Again, appealing to reason, he said of the Kiev coup: ‘Some events which happened in Ukraine threaten Russia’s interests, first of all in terms of national security.’

He added: ‘This could have been followed by not only acceptance, but also deployment of assault systems on the territory of Ukraine, including Crimea … If this had happened, it would have had serious geopolitical consequences for Russia; our country would have been forced out from the Black Sea region, and Russia has been fighting for centuries for the legitimate right to a presence there.’

He pleaded: ‘Okay, our partners didn’t like something about how the crisis was unfolding, including Crimea, and so they imposed sanctions. Now we are being blamed for something else and told that second and third instalments will follow. I don’t quite understand – in connection with what? Quite recently there was an earthquake in Thailand that resulted in loss of life. Maybe we are to blame for that as well?

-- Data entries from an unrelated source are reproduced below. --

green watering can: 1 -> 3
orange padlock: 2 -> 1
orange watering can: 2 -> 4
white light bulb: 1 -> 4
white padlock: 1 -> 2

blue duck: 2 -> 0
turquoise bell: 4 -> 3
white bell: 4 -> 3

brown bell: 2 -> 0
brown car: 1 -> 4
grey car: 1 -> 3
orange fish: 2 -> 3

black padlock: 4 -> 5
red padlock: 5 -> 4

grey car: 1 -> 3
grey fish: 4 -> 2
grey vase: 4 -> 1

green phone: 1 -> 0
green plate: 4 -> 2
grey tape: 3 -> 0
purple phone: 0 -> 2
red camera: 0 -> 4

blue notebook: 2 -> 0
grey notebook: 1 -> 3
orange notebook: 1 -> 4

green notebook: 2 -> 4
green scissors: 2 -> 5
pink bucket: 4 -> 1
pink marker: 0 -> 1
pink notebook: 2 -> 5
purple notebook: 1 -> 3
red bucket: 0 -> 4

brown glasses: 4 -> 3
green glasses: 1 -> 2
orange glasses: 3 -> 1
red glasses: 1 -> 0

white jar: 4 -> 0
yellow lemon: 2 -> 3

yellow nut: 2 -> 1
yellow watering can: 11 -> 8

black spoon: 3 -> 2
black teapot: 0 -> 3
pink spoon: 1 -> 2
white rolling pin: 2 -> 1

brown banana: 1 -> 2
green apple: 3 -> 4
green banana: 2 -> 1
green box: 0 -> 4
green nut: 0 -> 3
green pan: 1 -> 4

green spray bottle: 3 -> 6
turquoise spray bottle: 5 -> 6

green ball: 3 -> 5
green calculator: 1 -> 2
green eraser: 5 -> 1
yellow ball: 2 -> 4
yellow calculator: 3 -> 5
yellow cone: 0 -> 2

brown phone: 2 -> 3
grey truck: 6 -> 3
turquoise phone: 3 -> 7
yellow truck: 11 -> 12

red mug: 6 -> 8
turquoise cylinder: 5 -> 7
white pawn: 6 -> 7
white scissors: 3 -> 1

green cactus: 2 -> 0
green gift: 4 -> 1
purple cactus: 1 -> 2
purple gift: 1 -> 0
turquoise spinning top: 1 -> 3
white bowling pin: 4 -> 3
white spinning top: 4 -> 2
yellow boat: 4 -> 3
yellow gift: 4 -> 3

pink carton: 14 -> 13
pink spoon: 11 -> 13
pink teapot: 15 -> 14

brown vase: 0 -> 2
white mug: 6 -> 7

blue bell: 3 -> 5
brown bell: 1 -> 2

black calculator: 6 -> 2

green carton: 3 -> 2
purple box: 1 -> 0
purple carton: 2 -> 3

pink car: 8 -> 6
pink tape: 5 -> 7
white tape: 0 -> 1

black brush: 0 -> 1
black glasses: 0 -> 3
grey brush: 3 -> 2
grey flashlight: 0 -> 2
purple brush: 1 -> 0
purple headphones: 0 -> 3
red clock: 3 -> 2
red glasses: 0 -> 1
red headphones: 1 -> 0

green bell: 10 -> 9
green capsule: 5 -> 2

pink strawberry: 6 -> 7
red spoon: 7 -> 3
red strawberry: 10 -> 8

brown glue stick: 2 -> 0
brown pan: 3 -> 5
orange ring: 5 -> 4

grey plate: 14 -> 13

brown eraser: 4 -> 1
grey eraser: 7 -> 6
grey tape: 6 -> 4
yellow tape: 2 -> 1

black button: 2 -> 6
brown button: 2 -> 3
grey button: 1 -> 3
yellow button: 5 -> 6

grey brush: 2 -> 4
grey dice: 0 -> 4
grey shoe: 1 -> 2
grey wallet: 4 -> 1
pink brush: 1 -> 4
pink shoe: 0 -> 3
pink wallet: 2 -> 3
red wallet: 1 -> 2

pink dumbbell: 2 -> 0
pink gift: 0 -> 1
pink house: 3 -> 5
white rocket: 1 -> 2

Civil war is breaking out in Ukraine, but what do we have to do with it?’

Lenin in his work ‘Imperialism’ written in 1916, just before the Russian revolution, defined the epoch as the highest stage if capitalism and one of wars and socialist revolutions.

The history of the 20th century and the first decade of the 21st have shown that his analysis is completely correct.

Lenin understood that there was no point in appealing to reason at the height of World War I and that the only way out of the crisis was through the victory of the world socialist revolution.

From 1917 to 1924, Lenin’s attitude to granting concessions to capitalists to invest in Russia was that these should be allowed as part of gaining time to allow the world revolution to develop.

In 1924, Stalin took over the German social democratic theory of socialism in a single country and used it to promote the interests of the Russian workers’ state, with the working class of the world turned into a force whose purpose was to aid in the defence of the USSR, not to take the power in their own countries.

Putin, a protege of Yeltsin, has dumped socialism in a single country in favour of balancing on opposite forces within Russia, with one foot on the working class and the other on the gang of oligarchs that grabbed state property in the 1990s, but are willing to let the Kremlin handle politics. It is a very unstable perch!

Internationally, Putin seeks to win allies amongst the imperialist powers by becoming their business partners, and urging them that wars and coups, and revolutions are very bad for business.

Compromises and reason and policies that take different interests into account are much better. What Putin leaves out completely from his perspective is that the world crisis of capitalism is driving imperialism forward like a mad bull, to reorder the planet and grab all of its resources.

This drive to war is already forcing Russia and China, the chief foreign targets of imperialism, together in an alliance.

This alliance can provide a limited military defence for the Russian and Chinese workers. However, it cannot prevent a new war, however much the imperialists are appeased. Allowing the Kiev coupists to run Ukraine will, in fact, only strengthen the war drive of the imperialist powers, not pacify them.

The only way that imperialism can be defeated is through the victory of the world socialist revolution, that is the victory of the Ukrainian workers and the workers of every country.